The Sixth Circuit had already reached this conclusion before Sabri was decided. See United States v. Dakota, 197 F.3d 821, 826 (6th Cir. 1999) (rejecting the defendant's argument that "18 U.S.C. § 666 requires that the government demonstrate a nexus between the alleged bribes and the federal funding received by [the Keweenaw Bay Indian Community];" observing that in United States v. Valentine, 63 F.3d 459 (6th Cir. 1995), [the Sixth Circuit] construed another provision of § 666 and found that the statute requires no relationship between the illegal activity and the federal funding," and thus affirmed the district court's decision that "18 U.S.C. § 666 does not require a nexus between the alleged bribes and the federal funding received by KBC."). Defendants' argument that Valentine holds otherwise is mistaken.

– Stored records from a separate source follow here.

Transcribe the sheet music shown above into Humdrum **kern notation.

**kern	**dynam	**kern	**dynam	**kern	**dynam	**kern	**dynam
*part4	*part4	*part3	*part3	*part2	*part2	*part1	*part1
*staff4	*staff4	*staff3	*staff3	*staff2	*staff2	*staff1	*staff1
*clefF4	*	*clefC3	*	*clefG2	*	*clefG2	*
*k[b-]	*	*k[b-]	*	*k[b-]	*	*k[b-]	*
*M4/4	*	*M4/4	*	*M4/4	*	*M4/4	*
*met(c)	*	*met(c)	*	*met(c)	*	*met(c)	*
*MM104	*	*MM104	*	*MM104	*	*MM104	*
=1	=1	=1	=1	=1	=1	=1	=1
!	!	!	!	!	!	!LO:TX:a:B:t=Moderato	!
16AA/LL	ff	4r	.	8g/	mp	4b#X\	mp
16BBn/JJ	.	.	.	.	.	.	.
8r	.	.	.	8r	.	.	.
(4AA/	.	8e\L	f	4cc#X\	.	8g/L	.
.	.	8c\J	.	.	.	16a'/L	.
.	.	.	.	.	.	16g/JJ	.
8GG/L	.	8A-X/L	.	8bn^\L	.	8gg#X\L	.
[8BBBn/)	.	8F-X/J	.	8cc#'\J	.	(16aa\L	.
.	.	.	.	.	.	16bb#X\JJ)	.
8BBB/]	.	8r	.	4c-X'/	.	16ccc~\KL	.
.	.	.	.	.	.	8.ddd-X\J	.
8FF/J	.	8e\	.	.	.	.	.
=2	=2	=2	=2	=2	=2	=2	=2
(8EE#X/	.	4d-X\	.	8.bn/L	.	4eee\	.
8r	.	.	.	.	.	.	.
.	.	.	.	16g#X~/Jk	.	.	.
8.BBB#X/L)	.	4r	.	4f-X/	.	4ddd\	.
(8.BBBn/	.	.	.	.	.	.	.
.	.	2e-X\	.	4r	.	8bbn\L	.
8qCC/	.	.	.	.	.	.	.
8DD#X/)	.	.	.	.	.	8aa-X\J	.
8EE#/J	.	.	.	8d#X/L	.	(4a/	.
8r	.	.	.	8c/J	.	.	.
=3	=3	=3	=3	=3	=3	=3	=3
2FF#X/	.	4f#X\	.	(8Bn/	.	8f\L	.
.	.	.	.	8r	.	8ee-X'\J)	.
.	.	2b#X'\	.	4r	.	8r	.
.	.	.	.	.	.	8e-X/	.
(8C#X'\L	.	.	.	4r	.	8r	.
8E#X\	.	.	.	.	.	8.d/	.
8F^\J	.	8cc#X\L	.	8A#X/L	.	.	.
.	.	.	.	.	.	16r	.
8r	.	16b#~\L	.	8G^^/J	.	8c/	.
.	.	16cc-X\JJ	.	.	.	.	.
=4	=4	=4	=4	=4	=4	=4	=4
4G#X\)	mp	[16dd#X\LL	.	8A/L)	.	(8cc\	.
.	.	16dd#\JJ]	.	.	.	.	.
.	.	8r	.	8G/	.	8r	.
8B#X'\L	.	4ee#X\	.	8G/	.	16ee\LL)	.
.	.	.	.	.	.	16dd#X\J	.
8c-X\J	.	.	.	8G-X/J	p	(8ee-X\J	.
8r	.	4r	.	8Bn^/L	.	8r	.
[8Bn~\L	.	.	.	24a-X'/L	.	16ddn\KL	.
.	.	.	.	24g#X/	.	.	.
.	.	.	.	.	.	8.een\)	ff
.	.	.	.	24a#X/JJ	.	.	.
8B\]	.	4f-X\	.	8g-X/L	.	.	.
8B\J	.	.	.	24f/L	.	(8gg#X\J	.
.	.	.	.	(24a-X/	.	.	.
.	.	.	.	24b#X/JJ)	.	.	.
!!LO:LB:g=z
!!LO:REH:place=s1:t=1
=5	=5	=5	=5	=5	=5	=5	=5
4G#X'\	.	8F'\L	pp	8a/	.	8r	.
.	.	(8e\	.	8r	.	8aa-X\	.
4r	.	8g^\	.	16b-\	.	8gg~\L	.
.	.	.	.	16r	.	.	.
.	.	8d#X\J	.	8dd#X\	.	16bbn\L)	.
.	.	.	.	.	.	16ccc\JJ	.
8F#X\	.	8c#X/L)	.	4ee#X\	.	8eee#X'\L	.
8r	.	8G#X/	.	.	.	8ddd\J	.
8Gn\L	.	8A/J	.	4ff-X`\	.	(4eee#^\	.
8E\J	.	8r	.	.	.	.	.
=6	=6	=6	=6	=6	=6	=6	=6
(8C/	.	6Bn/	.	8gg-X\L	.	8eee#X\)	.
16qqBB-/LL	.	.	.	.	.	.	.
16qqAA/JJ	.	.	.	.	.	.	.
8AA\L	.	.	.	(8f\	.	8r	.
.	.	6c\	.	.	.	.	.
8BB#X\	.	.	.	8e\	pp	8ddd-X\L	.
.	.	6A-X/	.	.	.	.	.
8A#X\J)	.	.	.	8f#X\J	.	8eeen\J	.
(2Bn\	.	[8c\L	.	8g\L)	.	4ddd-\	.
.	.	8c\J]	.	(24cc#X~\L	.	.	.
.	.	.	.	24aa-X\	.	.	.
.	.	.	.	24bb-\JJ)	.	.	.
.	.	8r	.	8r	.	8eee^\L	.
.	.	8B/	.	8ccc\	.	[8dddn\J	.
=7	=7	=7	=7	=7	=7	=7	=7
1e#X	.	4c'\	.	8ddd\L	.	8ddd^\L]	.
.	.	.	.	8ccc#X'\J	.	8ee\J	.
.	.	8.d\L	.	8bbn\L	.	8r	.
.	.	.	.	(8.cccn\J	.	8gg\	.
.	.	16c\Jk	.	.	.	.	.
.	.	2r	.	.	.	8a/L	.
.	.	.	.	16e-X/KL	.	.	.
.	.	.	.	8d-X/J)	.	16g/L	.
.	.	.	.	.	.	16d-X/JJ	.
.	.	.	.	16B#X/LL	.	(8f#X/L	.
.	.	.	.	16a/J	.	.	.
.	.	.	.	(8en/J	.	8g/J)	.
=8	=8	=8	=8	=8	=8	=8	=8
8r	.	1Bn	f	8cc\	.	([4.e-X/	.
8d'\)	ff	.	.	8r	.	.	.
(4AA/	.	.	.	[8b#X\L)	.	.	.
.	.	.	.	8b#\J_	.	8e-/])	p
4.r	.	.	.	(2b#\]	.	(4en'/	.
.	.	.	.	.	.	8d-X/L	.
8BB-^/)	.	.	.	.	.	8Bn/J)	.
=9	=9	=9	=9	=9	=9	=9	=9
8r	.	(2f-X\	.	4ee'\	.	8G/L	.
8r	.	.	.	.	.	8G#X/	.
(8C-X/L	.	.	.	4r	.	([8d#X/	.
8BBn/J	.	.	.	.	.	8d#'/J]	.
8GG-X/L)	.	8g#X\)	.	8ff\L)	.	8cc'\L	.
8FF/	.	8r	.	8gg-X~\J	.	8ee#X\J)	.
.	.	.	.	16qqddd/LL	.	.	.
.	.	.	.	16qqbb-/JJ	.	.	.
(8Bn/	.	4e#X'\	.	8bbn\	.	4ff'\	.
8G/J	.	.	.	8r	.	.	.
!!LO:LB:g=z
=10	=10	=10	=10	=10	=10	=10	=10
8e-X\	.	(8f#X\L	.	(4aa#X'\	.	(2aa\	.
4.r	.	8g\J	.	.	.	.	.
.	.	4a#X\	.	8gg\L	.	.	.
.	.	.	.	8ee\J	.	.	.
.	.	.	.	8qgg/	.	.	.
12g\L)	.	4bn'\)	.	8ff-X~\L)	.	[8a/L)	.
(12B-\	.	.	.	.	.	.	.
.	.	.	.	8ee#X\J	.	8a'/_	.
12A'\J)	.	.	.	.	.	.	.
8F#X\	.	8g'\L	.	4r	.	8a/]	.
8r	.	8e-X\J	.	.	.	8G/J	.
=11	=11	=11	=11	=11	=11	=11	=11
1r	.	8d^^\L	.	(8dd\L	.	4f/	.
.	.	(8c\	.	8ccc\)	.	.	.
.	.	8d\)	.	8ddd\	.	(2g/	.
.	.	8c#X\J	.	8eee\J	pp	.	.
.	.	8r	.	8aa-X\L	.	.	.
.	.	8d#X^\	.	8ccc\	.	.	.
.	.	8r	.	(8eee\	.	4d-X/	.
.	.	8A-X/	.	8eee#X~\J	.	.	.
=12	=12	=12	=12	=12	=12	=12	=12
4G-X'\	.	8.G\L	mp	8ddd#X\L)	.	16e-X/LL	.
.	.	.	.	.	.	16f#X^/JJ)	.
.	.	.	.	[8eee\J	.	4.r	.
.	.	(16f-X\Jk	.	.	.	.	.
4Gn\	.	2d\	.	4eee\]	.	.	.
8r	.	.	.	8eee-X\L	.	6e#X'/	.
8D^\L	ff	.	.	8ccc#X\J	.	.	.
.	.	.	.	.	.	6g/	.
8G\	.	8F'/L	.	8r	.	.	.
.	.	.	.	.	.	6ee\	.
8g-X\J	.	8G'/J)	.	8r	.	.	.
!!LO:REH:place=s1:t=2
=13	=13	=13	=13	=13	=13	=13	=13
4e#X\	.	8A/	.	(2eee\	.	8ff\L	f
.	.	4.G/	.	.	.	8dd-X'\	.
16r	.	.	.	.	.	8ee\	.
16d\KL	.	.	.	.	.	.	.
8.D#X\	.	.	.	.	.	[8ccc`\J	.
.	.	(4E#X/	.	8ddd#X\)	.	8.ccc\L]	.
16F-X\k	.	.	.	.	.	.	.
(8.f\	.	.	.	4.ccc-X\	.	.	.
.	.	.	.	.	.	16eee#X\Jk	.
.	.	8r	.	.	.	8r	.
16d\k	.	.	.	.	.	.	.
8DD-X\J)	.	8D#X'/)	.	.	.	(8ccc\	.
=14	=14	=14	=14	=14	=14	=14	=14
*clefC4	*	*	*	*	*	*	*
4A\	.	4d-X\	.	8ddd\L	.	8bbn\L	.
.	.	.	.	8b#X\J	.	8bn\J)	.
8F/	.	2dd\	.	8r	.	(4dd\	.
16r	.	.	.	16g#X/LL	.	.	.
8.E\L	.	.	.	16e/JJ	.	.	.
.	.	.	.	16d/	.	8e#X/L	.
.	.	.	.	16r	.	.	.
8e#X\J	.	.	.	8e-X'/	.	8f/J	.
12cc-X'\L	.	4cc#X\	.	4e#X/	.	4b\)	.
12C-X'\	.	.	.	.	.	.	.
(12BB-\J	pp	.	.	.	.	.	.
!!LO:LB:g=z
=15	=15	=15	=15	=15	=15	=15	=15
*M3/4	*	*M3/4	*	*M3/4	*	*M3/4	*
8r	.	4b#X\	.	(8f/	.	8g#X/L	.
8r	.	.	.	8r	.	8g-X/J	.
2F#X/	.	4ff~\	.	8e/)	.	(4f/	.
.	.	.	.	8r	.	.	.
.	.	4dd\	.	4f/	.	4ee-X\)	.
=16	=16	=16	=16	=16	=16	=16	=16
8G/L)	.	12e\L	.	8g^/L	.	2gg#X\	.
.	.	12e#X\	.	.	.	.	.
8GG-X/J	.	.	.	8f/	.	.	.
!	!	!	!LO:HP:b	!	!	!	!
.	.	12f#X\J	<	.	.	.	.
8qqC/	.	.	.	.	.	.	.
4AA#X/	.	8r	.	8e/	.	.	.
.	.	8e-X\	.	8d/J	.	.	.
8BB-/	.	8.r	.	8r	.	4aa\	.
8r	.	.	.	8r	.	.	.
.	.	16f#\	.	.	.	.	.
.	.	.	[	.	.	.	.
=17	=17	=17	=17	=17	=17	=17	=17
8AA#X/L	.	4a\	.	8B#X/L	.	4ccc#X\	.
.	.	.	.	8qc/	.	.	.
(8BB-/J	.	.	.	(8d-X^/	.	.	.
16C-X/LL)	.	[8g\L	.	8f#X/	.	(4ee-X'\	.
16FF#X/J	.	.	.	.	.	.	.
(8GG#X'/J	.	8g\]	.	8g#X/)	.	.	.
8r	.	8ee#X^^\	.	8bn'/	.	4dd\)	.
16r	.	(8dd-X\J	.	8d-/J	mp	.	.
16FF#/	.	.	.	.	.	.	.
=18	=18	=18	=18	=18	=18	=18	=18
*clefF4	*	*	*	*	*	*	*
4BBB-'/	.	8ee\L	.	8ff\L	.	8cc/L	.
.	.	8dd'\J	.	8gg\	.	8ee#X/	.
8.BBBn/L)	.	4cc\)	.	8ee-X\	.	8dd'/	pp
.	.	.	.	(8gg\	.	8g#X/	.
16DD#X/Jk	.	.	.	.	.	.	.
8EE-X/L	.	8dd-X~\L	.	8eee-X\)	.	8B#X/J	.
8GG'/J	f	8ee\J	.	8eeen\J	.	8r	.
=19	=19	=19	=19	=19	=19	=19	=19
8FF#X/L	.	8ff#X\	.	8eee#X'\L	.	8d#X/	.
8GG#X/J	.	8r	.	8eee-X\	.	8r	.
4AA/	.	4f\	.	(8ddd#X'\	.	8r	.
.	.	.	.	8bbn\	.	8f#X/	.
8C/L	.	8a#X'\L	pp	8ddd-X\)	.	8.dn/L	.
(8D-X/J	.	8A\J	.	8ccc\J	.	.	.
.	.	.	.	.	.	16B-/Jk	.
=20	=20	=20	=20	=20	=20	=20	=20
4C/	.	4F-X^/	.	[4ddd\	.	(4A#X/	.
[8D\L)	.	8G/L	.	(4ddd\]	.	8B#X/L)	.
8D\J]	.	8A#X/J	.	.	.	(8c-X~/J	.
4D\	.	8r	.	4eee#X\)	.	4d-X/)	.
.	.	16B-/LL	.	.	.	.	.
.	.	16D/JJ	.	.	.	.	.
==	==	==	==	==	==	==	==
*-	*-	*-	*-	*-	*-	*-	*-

Finally, Defendants' reliance on a Ninth Circuit decision from 1993 is misplaced. Citing United States v. Wyncoop, 11 F.3d 119 (9th Cir. 1993), Defendant Beasley argues that, absent an allegation and proof that the City's Pension Systems directly received $10,000 in federal funds in any one-year period, the government cannot successfully bring charges under 18 U.S.C. § 666. The decision in Wyncoop does not support that argument. Rather, consistent with the decisions discussed above, the Wyncoop court acknowledged that "in order to obtain jurisdiction of a defendant under section 666, the government need not prove that the funds actually stolen by the defendant were of federal origin. So long as the defendant is an agent of an organization that receives more than $10,000 in federal benefits in a given year, it is not necessary that the particular funds stolen be among those `benefits.'" Id. at 122. The defendant's conviction in Wyncoop was reversed because he "was employed by an entity that never received any federal funds under the [federallysubsidized] loan programs" at issue. Rather, the defendant's employer, Trend College, "received only the indirect benefits associated with increased enrollment of students receiving private loans induced by guarantees to the private lenders." Id. Thus, the Wyncoop court concluded, to apply § 666 to the defendants embezzlement of about "$65,000 from Trend College, a private technical school where he was employed," stretched § 666 beyond its intended purpose. Id. at 120, 122-23. Defendant Beasley cannot make the same arguments here that persuaded the Wyncoop court to determine that 18 U.S.C. § 666 did not apply to the defendant's embezzlement crime.
For the above-stated reasons, Defendants Beasley's and Dixon's motions to dismiss Counts 7 and 8 of the Indictment are DENIED.